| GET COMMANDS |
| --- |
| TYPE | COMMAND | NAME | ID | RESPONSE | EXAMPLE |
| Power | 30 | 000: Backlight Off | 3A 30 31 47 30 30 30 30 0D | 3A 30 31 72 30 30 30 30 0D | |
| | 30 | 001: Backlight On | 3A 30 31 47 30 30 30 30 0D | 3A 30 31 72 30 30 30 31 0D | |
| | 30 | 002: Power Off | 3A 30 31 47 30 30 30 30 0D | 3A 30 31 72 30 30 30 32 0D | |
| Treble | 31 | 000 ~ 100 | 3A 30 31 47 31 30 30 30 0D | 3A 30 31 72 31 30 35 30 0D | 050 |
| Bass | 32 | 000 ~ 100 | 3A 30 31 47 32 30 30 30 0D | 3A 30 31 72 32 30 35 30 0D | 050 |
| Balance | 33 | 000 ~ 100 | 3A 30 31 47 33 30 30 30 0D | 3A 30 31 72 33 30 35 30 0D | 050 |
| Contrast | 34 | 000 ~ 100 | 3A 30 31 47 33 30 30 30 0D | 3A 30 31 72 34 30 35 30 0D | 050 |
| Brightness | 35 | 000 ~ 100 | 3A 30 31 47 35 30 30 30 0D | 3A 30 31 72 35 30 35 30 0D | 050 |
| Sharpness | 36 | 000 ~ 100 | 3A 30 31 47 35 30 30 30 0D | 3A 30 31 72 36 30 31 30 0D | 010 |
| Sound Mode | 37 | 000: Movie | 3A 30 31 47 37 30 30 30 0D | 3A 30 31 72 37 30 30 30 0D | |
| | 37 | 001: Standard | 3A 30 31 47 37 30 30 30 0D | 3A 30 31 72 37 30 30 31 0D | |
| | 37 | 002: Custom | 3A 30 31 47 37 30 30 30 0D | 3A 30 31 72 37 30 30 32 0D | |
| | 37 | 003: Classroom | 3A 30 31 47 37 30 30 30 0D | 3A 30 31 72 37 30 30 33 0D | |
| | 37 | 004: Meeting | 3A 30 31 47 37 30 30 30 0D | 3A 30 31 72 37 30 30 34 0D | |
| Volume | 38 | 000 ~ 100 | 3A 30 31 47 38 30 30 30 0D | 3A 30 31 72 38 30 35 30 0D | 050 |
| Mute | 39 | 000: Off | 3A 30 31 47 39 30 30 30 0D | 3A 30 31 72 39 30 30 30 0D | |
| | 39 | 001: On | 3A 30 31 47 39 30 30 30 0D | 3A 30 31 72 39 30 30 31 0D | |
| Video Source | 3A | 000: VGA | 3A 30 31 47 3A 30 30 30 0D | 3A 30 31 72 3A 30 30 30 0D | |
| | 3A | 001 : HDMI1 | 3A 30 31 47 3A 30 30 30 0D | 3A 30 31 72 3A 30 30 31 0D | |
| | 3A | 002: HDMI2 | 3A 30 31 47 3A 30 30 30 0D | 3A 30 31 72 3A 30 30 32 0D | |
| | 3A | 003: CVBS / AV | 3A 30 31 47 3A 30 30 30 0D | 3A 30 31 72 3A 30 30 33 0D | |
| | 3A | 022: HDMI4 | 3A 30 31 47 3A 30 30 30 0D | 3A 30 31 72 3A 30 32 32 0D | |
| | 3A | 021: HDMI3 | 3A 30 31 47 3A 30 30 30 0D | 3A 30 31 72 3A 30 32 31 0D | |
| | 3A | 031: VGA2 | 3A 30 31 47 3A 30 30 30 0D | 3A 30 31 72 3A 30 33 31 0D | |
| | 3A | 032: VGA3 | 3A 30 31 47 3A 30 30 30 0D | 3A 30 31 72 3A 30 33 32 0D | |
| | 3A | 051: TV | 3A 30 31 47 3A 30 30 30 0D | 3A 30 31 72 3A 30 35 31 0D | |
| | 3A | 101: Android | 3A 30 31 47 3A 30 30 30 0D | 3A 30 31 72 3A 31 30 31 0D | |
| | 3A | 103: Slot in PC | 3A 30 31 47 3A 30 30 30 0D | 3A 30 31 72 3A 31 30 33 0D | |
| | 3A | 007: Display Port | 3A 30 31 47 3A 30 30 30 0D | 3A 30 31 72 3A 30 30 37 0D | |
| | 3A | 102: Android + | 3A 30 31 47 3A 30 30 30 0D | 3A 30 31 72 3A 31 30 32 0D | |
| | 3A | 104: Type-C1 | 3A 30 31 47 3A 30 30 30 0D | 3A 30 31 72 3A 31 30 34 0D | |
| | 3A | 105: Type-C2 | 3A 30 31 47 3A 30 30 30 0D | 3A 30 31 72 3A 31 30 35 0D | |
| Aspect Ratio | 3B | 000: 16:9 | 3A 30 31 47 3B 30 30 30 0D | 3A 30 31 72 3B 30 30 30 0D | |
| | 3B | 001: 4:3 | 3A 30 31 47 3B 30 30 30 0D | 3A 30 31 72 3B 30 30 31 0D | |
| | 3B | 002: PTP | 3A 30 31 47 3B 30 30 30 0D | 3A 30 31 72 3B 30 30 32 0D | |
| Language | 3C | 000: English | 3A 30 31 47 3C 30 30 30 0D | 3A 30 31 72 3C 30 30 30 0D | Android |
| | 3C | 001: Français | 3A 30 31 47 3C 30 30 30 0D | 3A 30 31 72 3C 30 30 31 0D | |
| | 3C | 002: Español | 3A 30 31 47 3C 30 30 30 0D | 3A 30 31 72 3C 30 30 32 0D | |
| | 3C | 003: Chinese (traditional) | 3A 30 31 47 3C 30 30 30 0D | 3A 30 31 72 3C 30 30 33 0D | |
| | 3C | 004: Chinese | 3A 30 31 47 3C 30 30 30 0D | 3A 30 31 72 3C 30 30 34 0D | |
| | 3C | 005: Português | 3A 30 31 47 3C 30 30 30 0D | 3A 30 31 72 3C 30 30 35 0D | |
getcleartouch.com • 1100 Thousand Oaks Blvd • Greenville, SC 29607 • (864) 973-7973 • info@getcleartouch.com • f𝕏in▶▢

□ □ □

Write down, word for word, the lines above from the one containing "37 30 30 33 0D | |" through the one containing "39 30 30 31 0D | |", both ends included.

> [Exercise answer]:
| | 37 | 003: Classroom | 3A 30 31 47 37 30 30 30 0D | 3A 30 31 72 37 30 30 33 0D | |
| | 37 | 004: Meeting | 3A 30 31 47 37 30 30 30 0D | 3A 30 31 72 37 30 30 34 0D | |
| Volume | 38 | 000 ~ 100 | 3A 30 31 47 38 30 30 30 0D | 3A 30 31 72 38 30 35 30 0D | 050 |
| Mute | 39 | 000: Off | 3A 30 31 47 39 30 30 30 0D | 3A 30 31 72 39 30 30 30 0D | |
| | 39 | 001: On | 3A 30 31 47 39 30 30 30 0D | 3A 30 31 72 39 30 30 31 0D | |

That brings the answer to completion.